As a former diplomat to Canada with knowledge of the historical and jurisdictional issues, I had nowhere close to a real understanding of the tragic history and ongoing impacts of the atrocities committed at residential schools until I had the opportunity to engage with Indigenous people who dedicate their lives to sharing and teaching about their individual and collective lived experiences.

It has taken a lot of strained reflection for me, like many other naturalized citizens, to evolve from a state of shock and disappointment to a realization that we have a shared responsibility to educate newer members of our community, so they know the truth, and subsequently do their part towards reconciliation.

The Truth and Reconciliation Commission requires K-12 schools to incorporate curriculum on the legacy of residential schools to create cultural awareness of the true history of Canada so future generations are prepared to advocate for Indigenous rights as they progress into society. International students, an increasing number of whom become landed immigrants and adopt Canada as their home, also require support. As these students begin to shape their identities as members of this community, it is important that they understand that they have a role to play in its healing, and that we are a nation coming to terms with its past.

For years, Canadian universities have developed support services for international students, without accounting for the equally important cultural inclusion required for new immigrants to understand, acknowledge, and address the historic injustices committed against Canada’s Indigenous peoples.

Given that we are now the third most popular destination for international students and continue to attract several hundred thousand students that help meet our immigration targets, there is a need for us to critically reflect on the responsibility of post-secondary institutions to educate and engage international students as they will undoubtedly be part of the long and complex journey ahead of us.

Universities have a unique opportunity to educate international students about Indigenous history, not just to strengthen reconciliation efforts, but to also better transition them in our society to which they will contribute as future citizens and leaders to address institutional racism, marginalization, and oppression. Important starting points in this regard include developing educational resources, encouraging dialogue, and creating ways to engage with Indigenous history and culture, thus inspiring international students to shift from being passive observers to active changemakers.

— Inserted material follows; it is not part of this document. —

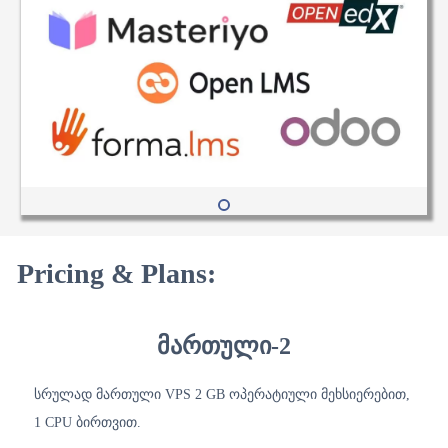
Pricing & Plans:
მართული-2
სრულად მართული VPS 2 GB ოპერატიული მეხსიერებით,
1 CPU ბირთვით.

I am keenly aware of my institution’s own challenges with Indigenous history, and am proud to see Ryerson University taking steps toward positive change — including the historic and upcoming renaming of our institution. To forge a path toward a more inclusive future and to uphold Canada’s reputation as a welcoming and non-discriminatory society, we are working to find more ways to support international students from diverse backgrounds and equip these individuals to play their role as new Canadians to shape our future around truth and reconciliation. Those who choose to return to their home countries could further support Global Affairs Canada’s goal of deepening partnerships and advancing the rights of Indigenous peoples and around the world.

Echoing the thoughts of Chief Dr. Robert Joseph: Namwayut (We Are All One) — we need to move together to create a prosperous future for all of us. As we welcome international students to the country and continue our own reckoning with Canada’s colonial history, it is our responsibility to educate international students so they better understand the community to which they belong and participate in the reconciliation movement — supporting truth, healing, and creation of a more equitable society.

Isaac Garcia-Sitton is the executive director of International Student Enrolment, Education & Inclusion at Ryerson University, board director of the Canadian Bureau for International Education and chair of the International Network of the University Professional and Continuing Education Association.